Illustrant une démarche qui vise à conjuguer performance industrielle et transition écologique, le nouveau site de PSI Environnement (90 salariés, CA 2025 : 17,4 M€) entrera en service dans le courant du mois de février 2026. Conçu pour transformer des déchets – jusqu’alors destinés à l’enfouissement – en un combustible normé et stable, il sera composé d’un bâtiment de 5 400 m2, d’une unité couverte de maturation des mâchefers de 1 600 m2 ainsi que d’une plateforme extérieure de 2 300 m2 pour le tri et la préparation des déchets. À la clef : la création d’une vingtaine d’emplois, à terme.
27 millions d’euros investis
Fruit d’un investissement de 27 millions d’euros, l’usine fonctionnera avec un haut degré d’automatisation et intégrera de l’intelligence artificielle pour évaluer la qualité des produits sortants. Sa production annuelle sera de 43 000 tonnes de combustibles solides de récupération (CSR). Ceux-ci alimenteront une chaudière exploitée par Dalkia, fournissant de la vapeur au site industriel Arkema implanté à proximité.
Un vecteur de souveraineté énergétique
"Avec cette solution, nous valorisons des déchets qui auraient été enfouis et nous offrons à nos clients une réponse locale, fiable et durable. Le CSR sera entièrement destiné aux besoins d’Arkema via un contrat tripartite de 20 ans signé avec Dalkia. C’est un relais de traitement stratégique qui assure aussi une souveraineté énergétique locale : deux tiers des besoins de vapeur d’Arkema seront garantis", souligne Nicolas Tarrène, président de PSI Environnement. En rajoutant que la nouvelle usine permettra de réduire d’environ 80 % les volumes enfouis.

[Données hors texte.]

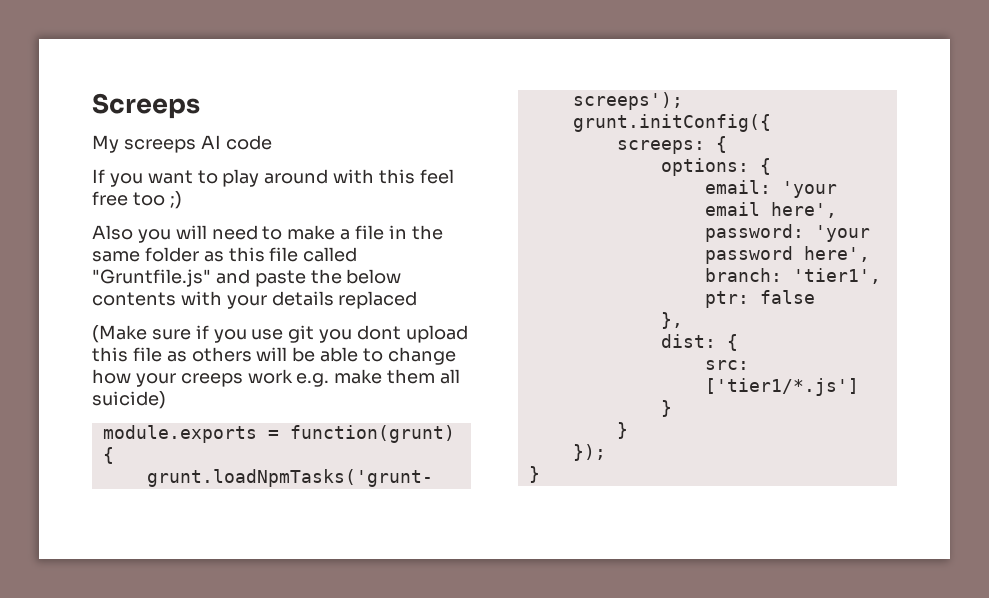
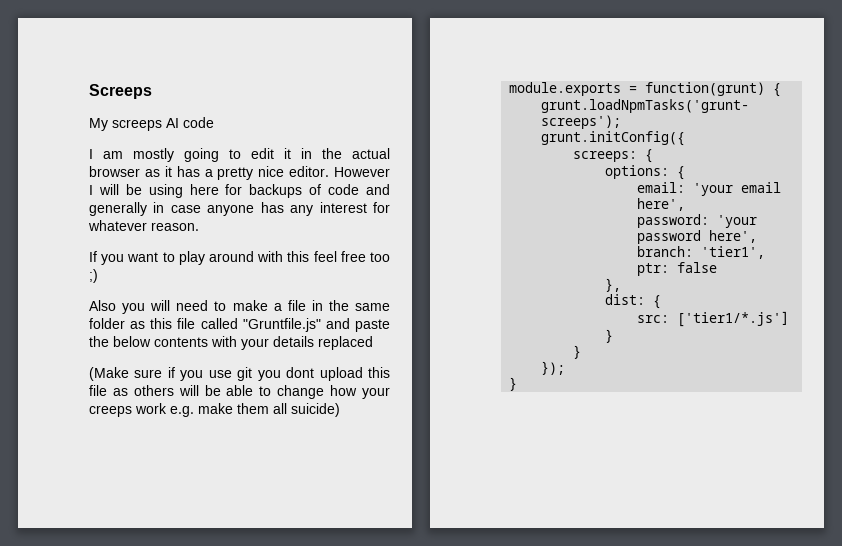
(272, 142) none -> [89,148,390,162] [89,166,390,180] [89,184,390,198] [89,202,390,216] [88,220,199,231] // I am mostly going to edit it in the actual browser as it has a pretty nice editor. However I will be using here for backups of code and generally in case anyone has any interest for whatever reason.

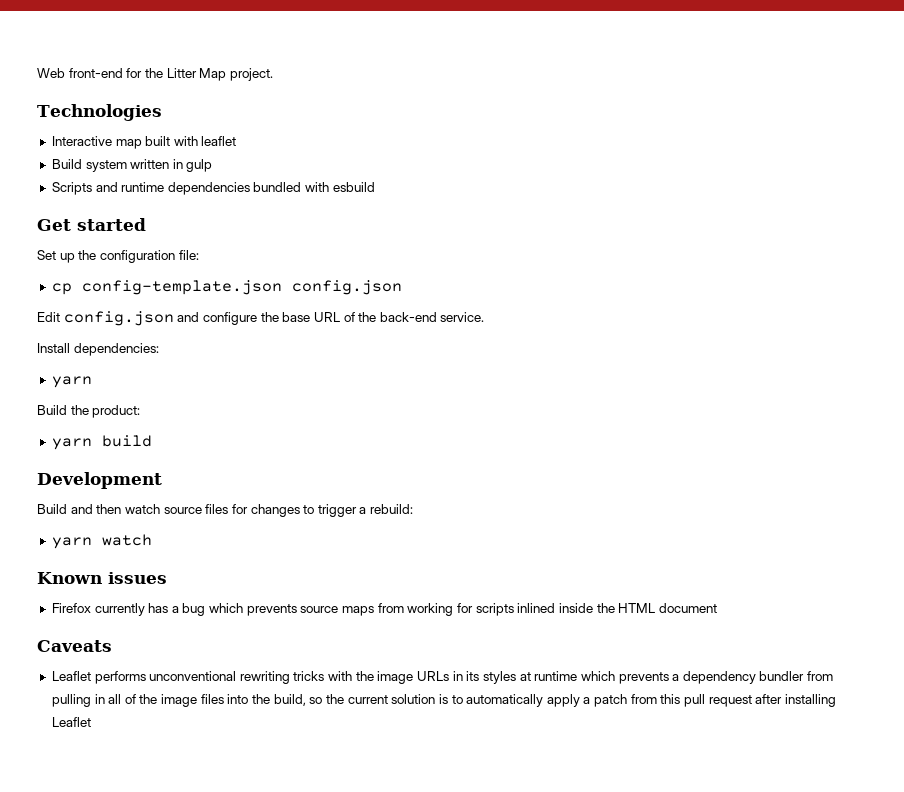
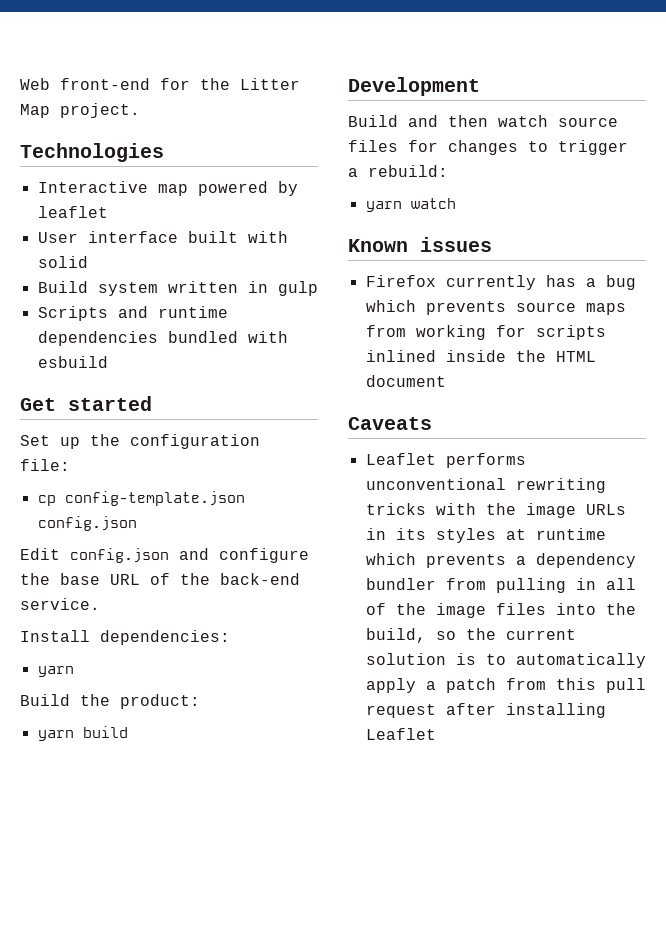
(142, 144) none -> [197,181,298,196] [37,206,108,218] [37,231,178,243] powered by leaflet // User interface
[201,136,237,146] leaflet -> [37,256,88,268] solid

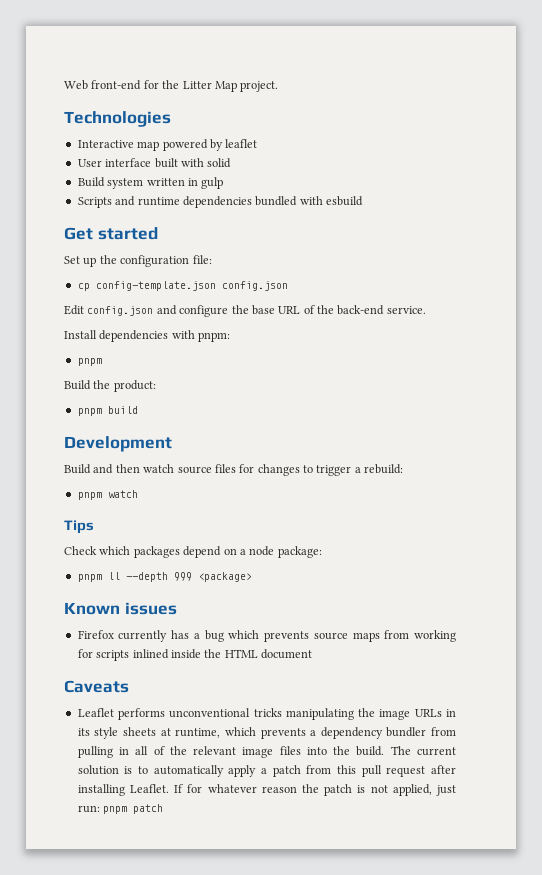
[100,630,230,645] [37,666,74,677] dependencies: // yarn -> [99,330,231,342] [77,358,102,366] dependencies with pnpm: // pnpm
[37,730,74,741] yarn -> [77,408,102,416] pnpm
[365,198,456,212] yarn watch -> [77,490,138,500] [64,520,94,534] [64,546,322,558] [77,572,252,582] pnpm watch // Tips // Check which packages depend on a node package: // pnpm ll --depth 999 <package>
[515,478,606,493] [365,503,476,515] rewriting tricks with -> [253,708,354,720] tricks manipulating
[435,528,606,543] styles at runtime -> [94,727,221,739] style sheets at runtime,
(426, 609) none -> [193,746,237,755] relevant
[365,628,496,643] build, so the -> [356,746,411,756] build. The
[365,728,436,740] Leaflet -> [129,784,456,796] [77,804,164,814] Leaflet. If for whatever reason the patch is not applied, just run: pnpm patch

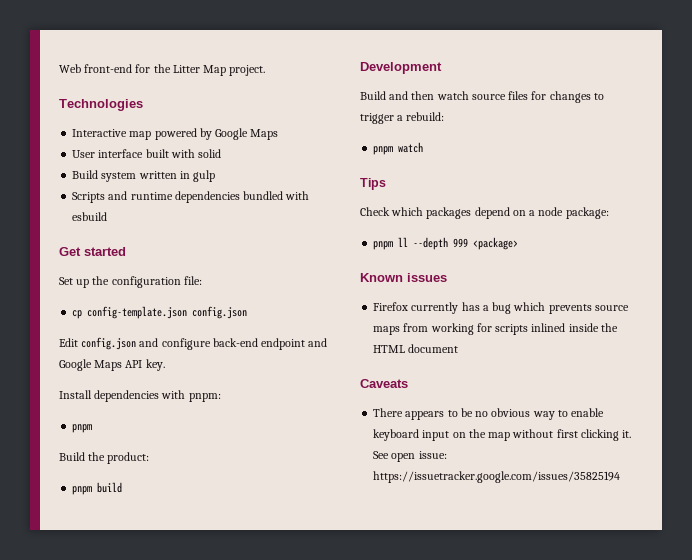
[225,139,258,148] leaflet -> [215,128,279,140] Google Maps
[231,305,426,315] the base URL of the back-end service. -> [212,338,328,350] [59,359,165,371] back-end endpoint and Google Maps API key.
[77,708,456,720] [77,727,456,739] [77,746,456,758] [77,765,457,777] [77,784,456,796] [77,804,164,814] Leaflet performs unconventional tricks manipulating the image URLs in its style sheets at runtime, which prevents a dependency bundler from pulling in all of the relevant image files into the build. The current solution is to automatically apply a patch from this pull request after installing Leaflet. If for whatever reason the patch is not applied, just run: pnpm patch -> [373,408,605,420] [373,429,632,441] [373,451,447,462] [373,471,621,483] There appears to be no obvious way to enable keyboard input on the map without first clicking it. See open issue: https://issuetracker.google.com/issues/35825194

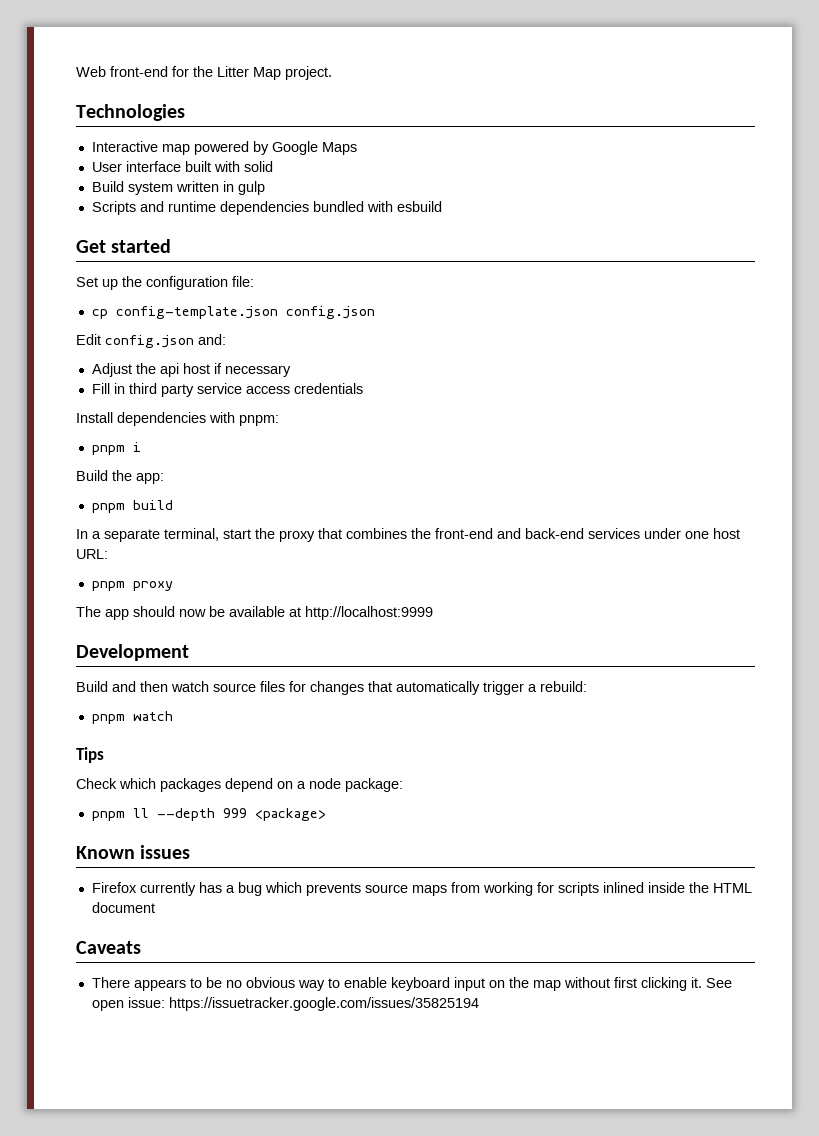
[139,338,328,350] [59,359,165,371] and configure back-end endpoint and Google Maps API key. -> [198,334,226,345] [91,363,291,377] [91,383,363,397] and: // Adjust the api host if necessary // Fill in third party service access credentials
(93, 428) none -> [132,442,141,452] i
[107,452,150,464] product: -> [136,473,164,484] app:
(123, 487) none -> [76,528,740,542] [76,549,108,559] [91,581,173,591] [76,606,433,620] // In a separate terminal, start the proxy that combines the front-end and back-end services under one host URL: // pnpm proxy // The app should now be available at http://localhost:9999
[593,93,604,100] to -> [368,681,480,695] that automatically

Un modèle vertueux et duplicable
Le projet s’inscrit dans un modèle unique que PSI Environnement entend reproduire : un accord tripartite entre l’utilisateur de chaleur, le producteur de vapeur et PSI, garantissant performance, sécurité et adaptabilité. "C’est grâce à ce partenariat que notre modèle fonctionne et peut être dupliqué ailleurs tout en gardant la maîtrise de la production", confirme Nicolas Tarrène.
L’entreprise envisage déjà d’augmenter la capacité de la nouvelle unité et d’apporter son savoir-faire à d’autres industriels. Créée en 1988, PSI Environnement, qui réceptionne 120 000 tonnes de déchets par an, a construit son développement sur une organisation intégrée couvrant l’ensemble du cycle de vie des déchets, de leur collecte à leur valorisation finale.
Avec un chiffre d’affaires 2025 de 17,4 millions d’euros, la PME haut-pyrénéenne affiche une hausse de 6 %, et entend progresser aussi sur le volet RSE : le projet CSR s’inscrit dans une logique de transition énergétique visant à mettre fin à l’enfouissement. "Nous apportons notre savoir-faire à d’autres industriels, qui pourront continuer à produire localement. C’est vraiment pour le territoire, pour le développement économique local. Nous avons travaillé sur ce sujet depuis sept ans et nous avons un petit coup d’avance par rapport à nos concurrents", conclut le dirigeant.